Distinguishing Good Catastrophism from Bad Catastrophism

Distinguishing Good Catastrophism from Bad Catastrophism February 10, 2017

Again, a hearty thanks to President Trump for restoring clarity to national conversations about a myriad of subjects. Today’s insight comes from E. J. Dionne’s column that attempts to put lots of distance between President Trump and Pope Francis through Stephen Bannon:

On the surface, some of Bannon’s economic views would seem to match Francis’s. In his speech broadcast to the group in Rome, Bannon spoke against “a brutal form of capitalism that is really about creating wealth and creating value for a very small subset of people.”

But as Faggioli notes, Bannon links his criticism of capitalism to nationalism, which makes his views more similar to those of far-right groups in the 1920s and ’30s such as Action Francaise, a French nationalist group condemned by the Vatican. Francis’s economics, on the other hand, focus on global concerns, including climate change.

Lesson one: Nationalism bad, globalism good.

Cathleen Kaveny, a professor of law and theology at Boston College, argues that Bannon’s view is also at odds with Catholicism’s tradition of rejecting an “apocalyptic” take on the world. The church, she said, has taught that “you don’t get to God’s Kingdom by blowing up what’s here.”

Lesson two, don’t blow up the world.

But that’s not what Pope Francis taught according to Ross Douthat:

Dynamists of the left tend to put their faith in technocratic government; dynamists of the right, in the genius of free markets. But both assume that modernity is a success story whose best days are ahead.

Catastrophists, on the other hand, see a global civilization that for all its achievements is becoming more atomized and balkanized, more morally bankrupt, more environmentally despoiled. What’s more, they believe that things cannot go on as they are: That the trajectory we’re on will end in crisis, disaster, dégringolade.

Like dynamists, catastrophists can be on the left or right, stressing different agents of our imminent demise. But they’re united in believing that current arrangements are foredoomed, and that only a true revolution can save us.

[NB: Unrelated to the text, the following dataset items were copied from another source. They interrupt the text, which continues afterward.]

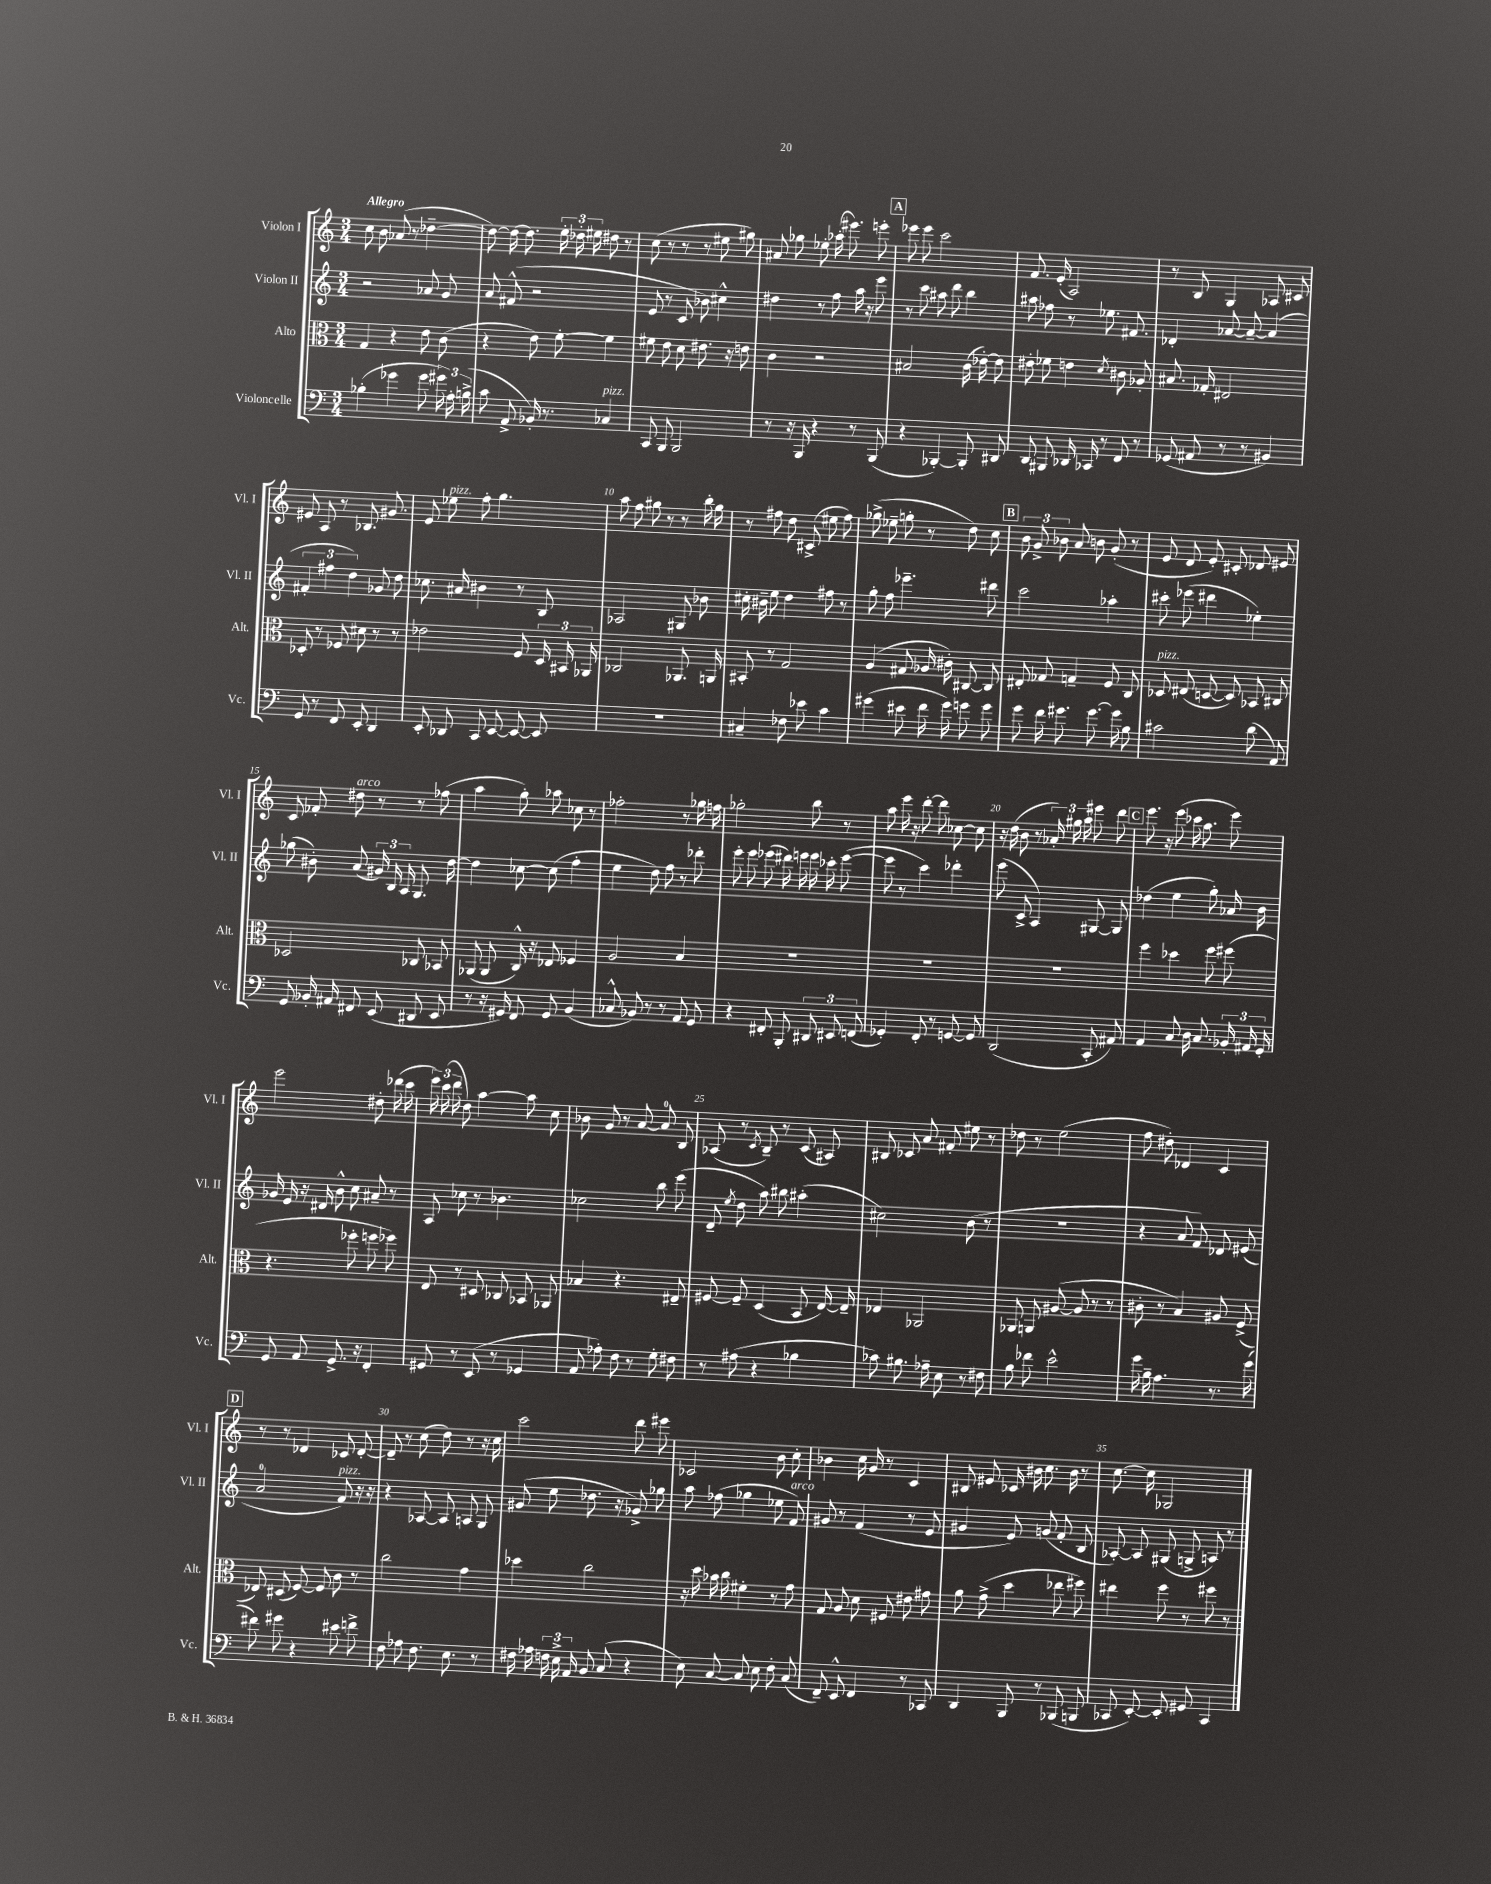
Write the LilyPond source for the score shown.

<<
\new StaffGroup <<
\new Staff = "s0" \with { instrumentName = "Violon I" shortInstrumentName = "Vl. I" } {
    \clef treble \key c \major \numericTimeSignature \time 3/4 \tempo "Allegro"
    \autoBeamOff c''8 b'8 aes'8( r8 des''4~-- |
    des''8~) des''16~ des''8. \tuplet 3/2 { e''16-. des''16-. eis''16 } dis''8 r8 |
    c''8( r8 r8 r8 eis''8 gis''8) |
    ais'8 ges''8 ees''8-. aes''16-.( eis'''8.) e'''8-. |
    \mark \markup { \box "A" } ees'''8 ees'''8 c'''2 |
    f'8. e'16-.( a2) |
    r8 b8 g4 aes8 cis'8 |
    eis'8 a8 r8 bes8. gis'8. |
    e'8 ees''8^\markup { \italic "pizz." } f''8-. g''4. |
    a''8 f''8 gis''8 r8 r8 b''16-. gis''16 |
    r8 fis''8 d''8 cis'8->( eis''8 fis''8) |
    ges''8->( ees''8-- g''8-. r8 d''8) c''8 |
    \mark \markup { \box "B" } \tuplet 3/2 { b'8 g'8-> bes'8 } a'8 b'8 g'8-.( r8 |
    e'8 d'8 e'8-.) cis'8-. des'8 eis'8 |
    c'8 fes'8-. dis''8^\markup { \italic "arco" } r8 r8 fes''8( |
    a''4 g''8-.) aes''8 ces''8 r8 |
    fes''2-. r8 ges''16 f''16 |
    ges''2-. b''8 r8 |
    a''8 e'''16 r16 d'''8~-. d'''8 ces''8~ ces''8 |
    r16 d''16( b'8 r8 \tuplet 3/2 { aes'16-.) gis''16 a''16 } eis'''8 d'''8 |
    \mark \markup { \box "C" } e'''8. r16 e'''8( ces'''16 a''8. e'''8) |
    e'''2 dis''8-. des'''16( c'''16 |
    \tuplet 3/2 { e'''16) c'''16( d'''16 } d''8) a''4~ a''8 c''8 |
    bes'8 g'8 r8 a'8~ a'8-0 b8 |
    aes8( r8 \acciaccatura { c'8 } b8--) r8 c'8( ais8) |
    bis8 ces'8 a'8 fis'8-. eis''8 r8 |
    des''8 r8 e''2( |
    f''8 dis''8-.) des'4 c'4 |
    \mark \markup { \box "D" } r8 r8 des'4 ces'8 des'8~-. |
    des'8-- r8 c''8( d''8) r8 r16 c''16 |
    c'''2 d'''8 eis'''8 |
    ces'2 b'8 c''8-. |
    bes'4 c''16 g'16 r8 c'4 |
    bis8 eis'8 ces'16 bis'16 c''8. bis'16 r8 |
    c''8.~ c''16 ges2 \bar "|." |
}
\new Staff = "s1" \with { instrumentName = "Violon II" shortInstrumentName = "Vl. II" } {
    \clef treble \key c \major \numericTimeSignature \time 3/4
    \autoBeamOff r2 aes'8 g'8 |
    a'8 fis'8-^( r2 |
    e'8 r8 c'8 bes'8) cis''4-^ |
    dis''4 r8 f''8 a''16 r16 e'''8 |
    \mark \markup { \box "A" } r8 c'''8 ais''8 d'''8 b''4 |
    ais''8 fes''8 r8 ees''8. fis'8. |
    des'4-. aes'8~ aes'8~-- aes'4( |
    \tuplet 3/2 { fis'4-. fis''4 d''4) } ges'8 d''8 |
    ces''8. ais'16 bis'4 r8 b8 |
    aes2 gis8 bes'8 |
    cis''16-. bis'16-- e''8 d''4 fis''8 r8 |
    g''8-. f''8 ees'''4.-- dis'''8 |
    \mark \markup { \box "B" } c'''2 aes''4-. |
    cis'''8-. ees'''8( dis'''4 ees''4-.) |
    ges''8( bis'8-.) a'8( \tuplet 3/2 { gis'16) b16 a16 } g8. d''16~ |
    d''4 ces''8~ ces''8( f''4-. |
    e''4 d''8) f''8 r8 des'''8-. |
    e'''8-. e'''8 ees'''8( dis'''16) e'''16 e'''16 ces'''16-. e'''8~( |
    e'''8 r8 c'''4) des'''4-. |
    e'''8( c'8-> a4) gis8~ gis8 |
    \mark \markup { \box "C" } des''4( e''4 g''8-.) aes'16 b'16 |
    ges'16 e'16 r16 dis'16 b'8-^ c''8 ais'8-- r8 |
    a8 ces''8 r8 bes'4. |
    ces''2 b''8 e'''8( |
    d'8-- \acciaccatura { e''8 } d''8 a''8) bis''8 ais''4-.( |
    cis''2) b'8( r8 |
    R2. |
    r4 a'8 f'8) des'8 eis'8( |
    \mark \markup { \box "D" } a'2-0 f'8^\markup { \italic "pizz." }) r16 r16 |
    r4 aes8~ aes8 a8 g8 |
    gis'8( e''8 des''8. r16 ges'8->) ges''8 |
    a''8 fes''8( ges''4 ees''8 f'8^\markup { \italic "arco" }) |
    gis'8 r8 f'4( r8 e'8 |
    gis'4 e'8) g'8( f'8-. b8 |
    aes8~-.) aes8 gis8( g8-> a8) r8 \bar "|." |
}
\new Staff = "s2" \with { instrumentName = "Alto" shortInstrumentName = "Alt." } {
    \clef alto \key c \major \numericTimeSignature \time 3/4
    \autoBeamOff g4 r4 e'8 c'8( |
    r4 e'8) f'8~-. f'4 |
    fis'8 e'8 d'8 eis'8. r16 e'8 |
    c'4 r2 |
    \mark \markup { \box "A" } bis2 c'16( ees'16~-.) ees'8 |
    eis'8-. fes'8 e'4 \acciaccatura { d'8 } cis'8 aes8-. |
    bis8. ges16-. eis2 |
    des8-. r8 fes8 dis'8 r8 r8 |
    ees'2 f8 \tuplet 3/2 { d16 bis,16 aes,16 } |
    ces2 aes,8. a,16 |
    bis,8-. r8 g2 |
    a4( gis8 aes16 cis'16-.) cis8~ cis8 |
    \mark \markup { \box "B" } eis8-. ges8 g4-- f8 c8 |
    des8^\markup { \italic "pizz." } eis8( d8~ d8) bes,8 cis8 |
    des2 ces8 bes,8 |
    aes,8( aes,8 c16-^) r16 ees8 fes4 |
    a2 b4 |
    R2. |
    R2. |
    R2. |
    \mark \markup { \box "C" } f''4 des''4 f''8 fis''8( |
    r4. fes''8-. f''8 fes''8) |
    e8 r8 dis8 ces8 bes,8 aes,8 |
    bes4 r4. eis8-- |
    fis8~ fis8-- d4( b,8 e16~) e16-- |
    ees4 aes,2 |
    aes,8 a,8 ais8~( ais8 r8 r8 |
    cis'8-. r8 b4) ais8 f8->( |
    \mark \markup { \box "D" } ees8) dis8( f8~) f8 c'8 r8 |
    c''2 g'4 |
    des''4 c''2 |
    r16 d''16 bes'16 c''16 fis'4-. r8 g'8 |
    g8 a8 d'8 fis8 eis'8 gis'8 |
    a'8 g'8->( d''4 ees''8 fis''8) |
    eis''4 f''8 r8 fis''8 r8 \bar "|." |
}
\new Staff = "s3" \with { instrumentName = "Violoncelle" shortInstrumentName = "Vc." } {
    \clef bass \key c \major \numericTimeSignature \time 3/4
    \autoBeamOff bes4-.( ges'4 ges'8 \tuplet 3/2 { gis'16) a16-. b16->( } |
    c'8 a,8-> bes,16-.) r8. ces4^\markup { \italic "pizz." } |
    c,8 b,,8 b,,2 |
    r8 r16 b,,16 r4 r8 b,,8( |
    \mark \markup { \box "A" } r4 bes,,4~-.) bes,,8-. dis,8 |
    d,8 bis,,8 des,16 ces,16 r8 f,8 r8 |
    ges,8( ais,8 r8 r8 bis,4) |
    g,8 r8 f,8 e,8-. d,4 |
    e,8-. des,8 c,8 e,8~ e,8~ e,8 |
    R2. |
    cis4-- fes8 ees'8 c'4 |
    gis'4( eis'8 f'16 gis'16) g'8 g'8 |
    \mark \markup { \box "B" } g'8 f'16 gis'8. gis'8.~ gis'16 b8 |
    cis'2 d'8( a,8) |
    g,8 bes,16-. ais,16 fis,8 e,8( dis,8 e,8 |
    r8 r16 gis,16) f,8 gis,8 b,4( |
    ces8-^ bes,8) r8 r8 a,8 g,8 |
    r4 fis,8-. b,,8-. \tuplet 3/2 { dis,8 eis,8 f,8( } |
    ges,4-.) f,8-. r8 g,8~ g,8 |
    d,2( c,8-. ais,8) |
    \mark \markup { \box "C" } a,4 c8 d16 c8. \tuplet 3/2 { bes,16-. ais,16 g,16-. } |
    g,8 a,8 g,8.-> r16 f,4-. |
    gis,8 r8 e,8( r8 ges,4 |
    a,8 aes8-.) f8 r8 g8-. fis8 |
    r8 ais8( r4 bes4 |
    ces'8) bis8. aes16-- e8 r8 fis8 |
    b8 fes'8 e'2-^ |
    g'16 b16-- a4. r8. g'16( |
    \mark \markup { \box "D" } fis'8) gis'8 r4 eis'8 f'8-> |
    f8 aes8 f8. e8. r8 |
    fis16 aes16 \tuplet 3/2 { f16 e16-> a,16 } b,8 c8( r4 |
    e8) c8~ c8 e8 f8-. c8( |
    f,8--) e,8-^ f,4 r8 ces,8 |
    d,4 b,,8 r8 bes,,8( b,,8 |
    ces,8 e,8~-.) e,8-. gis,8 ces,4 \bar "|." |
}
>>
>>
\layout { \context { \Score \override BarNumber.break-visibility = ##(#f #t #t) barNumberVisibility = #(every-nth-bar-number-visible 5) } }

This is Pope Francis’ position, and the controlling theme of his encyclical. It includes, as many liberals hoped and certain conservatives feared, a call to action against climate change, which will no doubt cause Republicans to squirm during political campaigns to come.

But reading “Laudato Si’ ” simply as a case for taking climate change seriously misses the depth of its critique — which extends to the whole “technological paradigm” of our civilization, all the ways (economic and cultural) that we live now.

This is a document aligned with the scientific consensus on climate that excoriates the modern scientific mind-set as, in effect, a 500-year mistake. It’s a document calling for global action, even a “new world political authority,” that’s drenched in frank contempt for the existing global leadership class. It’s a document that urges a rapid move away from fossil fuels while explicitly criticizing the leading avenue for doing so — a cap and trade regime — as too “quick and easy,” too compromised by greed and self-interest, to “allow for the radical change which present circumstances require.”

And while it includes hopeful passages, the encyclical’s most pungent lines are apocalyptic: “Doomsday predictions can no longer be met with irony or disdain. We may well be leaving to coming generations debris, desolation and filth.”

This pungency is what really distinguishes “Laudato Si’ ” from prior papal documents.

Note to self: be careful since some Roman Catholics think Douthat doesn’t have the training or authority to interpret a papal encyclical.